In the experimentation ecosystem, experiment surfaces are described as features. A feature is an area of code instrumented with telemetry and accessible for remote configuration. It can be as small as a single function or as complex as a whole page. Some examples:

  • aboutwelcome — the about:welcome page in Desktop
  • homescreen — the homescreen page in Fenix
  • tabTrayFeature — the tab tray in Firefox iOS

Features are defined in a manifest file specific to your platform. The manifest declares what variables the feature exposes, how they connect to preferences, and what telemetry the feature records.

Define your feature

Choose the guide for your platform:

QA testing your feature

After landing a new feature, it is recommended to go through QA before running experiments or rollouts. This provides an extra layer of stability and can surface limitations early.

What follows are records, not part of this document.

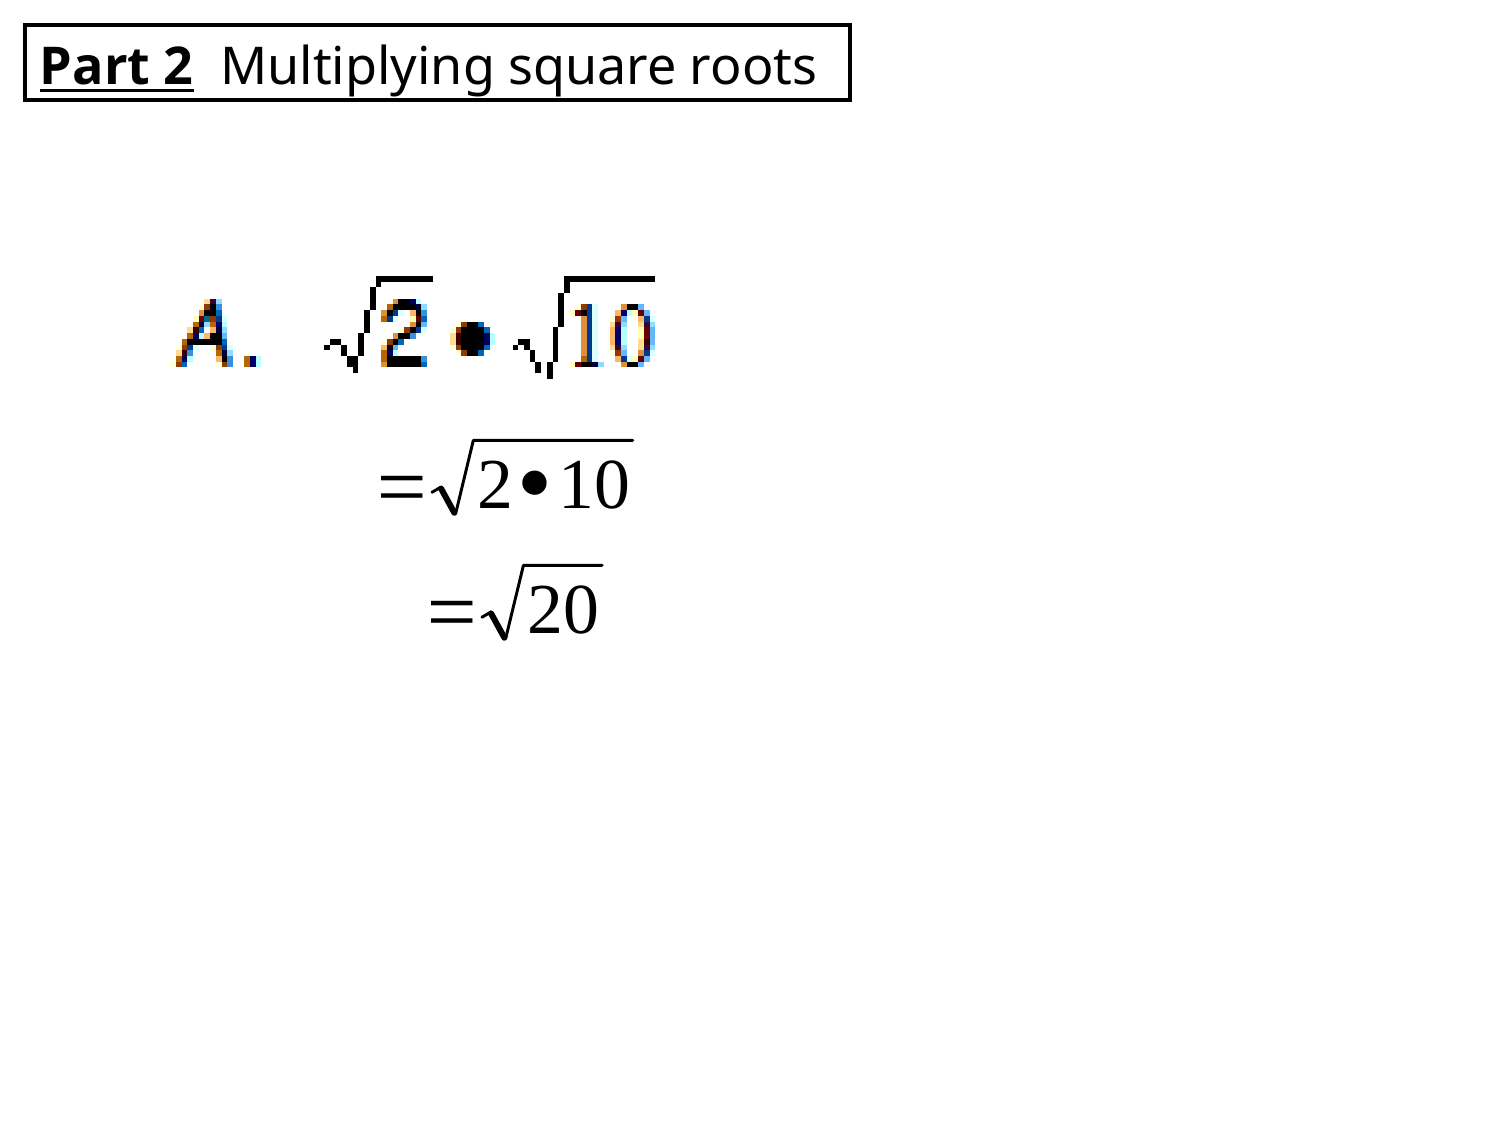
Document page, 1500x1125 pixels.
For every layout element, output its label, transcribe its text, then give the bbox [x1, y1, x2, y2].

text_box Part 2 Multiplying square roots [24, 24, 850, 100]
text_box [362, 424, 650, 533]
picture [124, 162, 787, 488]
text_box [412, 549, 616, 658]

  • See this document for steps on how to file a QA request. Use the Feature-Configuration label in Jira. (Example)
  • If you have documentation about the feature's configuration, link it to the QA ticket — this helps with test plan and test case creation.

Common questions QA will ask:

  • What specific functionality is enabled and how can we see it in action?
  • Are there any exposed user preferences in about:preferences?
  • If the feature has an exposure event, when does it trigger?
  • Does the feature have specific telemetry events and which pipeline (Legacy or Glean)?